While staying private can offer strategic advantages, particularly for future M&A, the biotech industry lacks a mature private growth capital market. Companies needing hundreds of millions for late-stage trials have no choice but to go public, unlike their tech counterparts.
BitGo's public offering was a strategic move to build transparency and trust, making it easier for large, traditional financial institutions to perform due diligence. This positions BitGo to capture a total addressable market that recently doubled due to favorable regulatory changes.
While many private founders fear going public, David George of a16z claims he's never met a public CEO who regrets it. Key benefits include easier and often cheaper access to capital compared to private markets, increased transparency, and the discipline it instills.

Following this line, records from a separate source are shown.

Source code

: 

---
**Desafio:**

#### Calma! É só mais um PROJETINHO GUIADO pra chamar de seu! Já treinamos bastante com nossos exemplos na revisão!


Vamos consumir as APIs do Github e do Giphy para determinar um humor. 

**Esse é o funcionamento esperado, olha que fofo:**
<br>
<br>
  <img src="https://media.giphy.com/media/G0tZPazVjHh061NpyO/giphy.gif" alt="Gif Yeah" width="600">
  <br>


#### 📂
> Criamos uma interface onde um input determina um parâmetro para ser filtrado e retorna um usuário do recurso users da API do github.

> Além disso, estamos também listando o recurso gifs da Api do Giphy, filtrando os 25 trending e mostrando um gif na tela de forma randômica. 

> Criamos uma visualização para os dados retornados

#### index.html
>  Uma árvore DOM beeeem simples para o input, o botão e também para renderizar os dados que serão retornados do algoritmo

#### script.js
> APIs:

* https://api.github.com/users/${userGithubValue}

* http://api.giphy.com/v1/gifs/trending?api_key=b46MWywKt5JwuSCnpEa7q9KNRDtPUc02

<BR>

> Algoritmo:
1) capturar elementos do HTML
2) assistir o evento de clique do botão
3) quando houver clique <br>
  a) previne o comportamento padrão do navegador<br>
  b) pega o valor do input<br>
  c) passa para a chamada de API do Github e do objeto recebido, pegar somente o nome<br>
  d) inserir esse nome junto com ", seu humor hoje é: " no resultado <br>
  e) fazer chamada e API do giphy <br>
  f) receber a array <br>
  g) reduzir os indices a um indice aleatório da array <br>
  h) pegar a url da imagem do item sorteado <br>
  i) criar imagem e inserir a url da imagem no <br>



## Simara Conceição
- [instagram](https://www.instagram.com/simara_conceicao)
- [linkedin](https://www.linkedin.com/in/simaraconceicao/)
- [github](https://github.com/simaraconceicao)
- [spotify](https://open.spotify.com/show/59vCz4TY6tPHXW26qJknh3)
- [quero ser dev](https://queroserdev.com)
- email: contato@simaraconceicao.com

The narrative of public market misery is overblown for most successful companies.
Beyond capital access, being a public company offers constant, free marketing. The visibility from quarterly earnings reports, analyst coverage, and media attention can attract acquisition targets, investors, and top talent who might not otherwise have been aware of the company.
Navan's consumption-based model requires immediate investment in sales and commissions. The resulting high-margin revenue materializes over subsequent years. Public investors, focused on quarterly P&Ls, see the upfront cost but undervalue the highly efficient, low-churn growth algorithm that pays off over the long term.
Netscope's CEO revealed their IPO was a strategic move for market awareness and credibility, not a necessity for fundraising. As a private company competing against public giants, the IPO provided the visibility needed to get into deals and win proof-of-concept trials, highlighting the IPO's role as a powerful marketing tool.
Navan's IPO stumbled despite decent growth and improving margins, not because of its own fundamentals, but due to its relative unattractiveness. In the current market, public investors prefer putting capital into proven, profitable tech giants with strong AI stories over an unprofitable company at a high sales multiple.
The process of going public establishes a clear market price for a company, an act of 'price discovery.' This transparency, combined with the discipline of quarterly reporting, can make a company a more attractive and straightforward acquisition target, as seen with Slack.